Now, normally, The Gnasher is the type of woman who hates my guts immediately on sight. That athletic, no-nonsense type always detests me.
When I was in college, I hostessed at a restaurant with this girl who owned a horse. She was quiet, had long silky no-nonsense brown hair, and was the epitome of quiet confidence and COMPLETE LACK OF HUMOR. There we were, day after day, her with her quiet brown hair and me with my giant New Wave hairdo and 57 rubber bracelets. One time a family came in, and they had to wait at the bar till their table was ready. I went to the bar and called them. "The Pool party? Your table is ready."
As soon as I heard myself say "The Pool party," I started snickering, and it just got funnier and funnier to me, until by the time I sat the family, I was bent over, convulsing and snorting. I went back to the hostess stand to tell Quiet Brown the story, and she quietly and gently said, "I just don't think you're very funny."

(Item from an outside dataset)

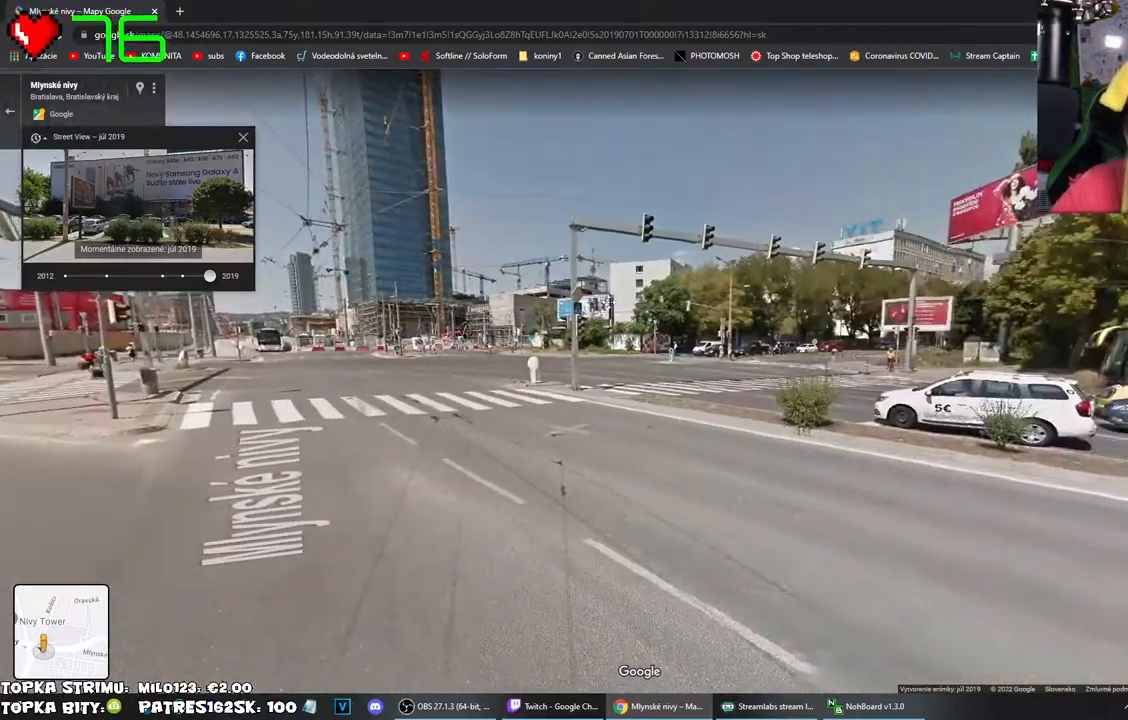
{"keys": [], "mouse": [], "events": [[367, "mouse_left", "up"]]}
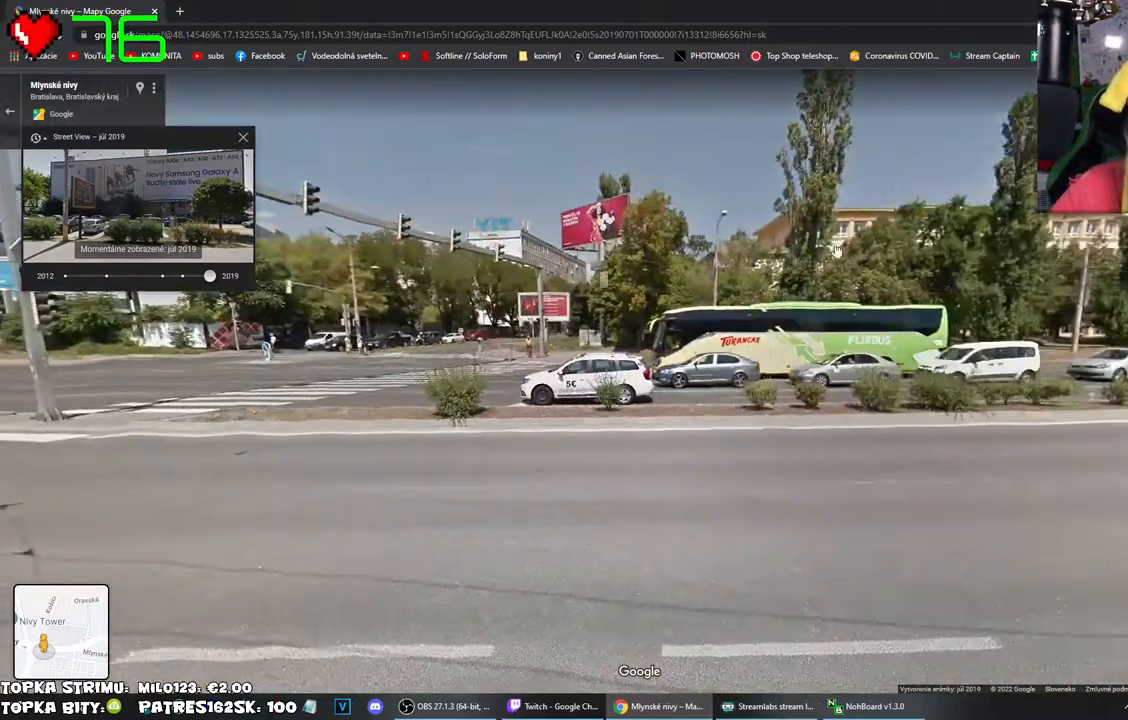
{"keys": [], "mouse": [], "events": []}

I hope a horse stepped on her.
Anyway, The Gnasher, who is not a humorless dolt like the hostess, but does have that I-am-scared-of-nothing-and-I-actually-enjoy-athletics thing, was extremely kind to me. In fact they were ALL extremely kind to me. The way you are kind when a really slow old person gets in front of you at the airport, and walks one step an hour. You know how sometimes they will smile and apologize and you get really really condescending and use your old person voice? "Well, that's okay! Don't you worry!" But in your mind you are thinking "COME ON YOU OLD CODGE. YOU MAY BE RETIRED, BUT I ACTUALLY HAVE SOMEWHERE TO BE."
They were like that.
And may I add the disclaimer that I actually really like old people a lot? I did not want you to think I am a completely awful person. I really do like the elderly. In fact, my love of living things kind of goes like this:
- Old people
- Barry Gibb
I am just saying that sometimes I get impatient. Which I am grateful to my coworkers for not being with me.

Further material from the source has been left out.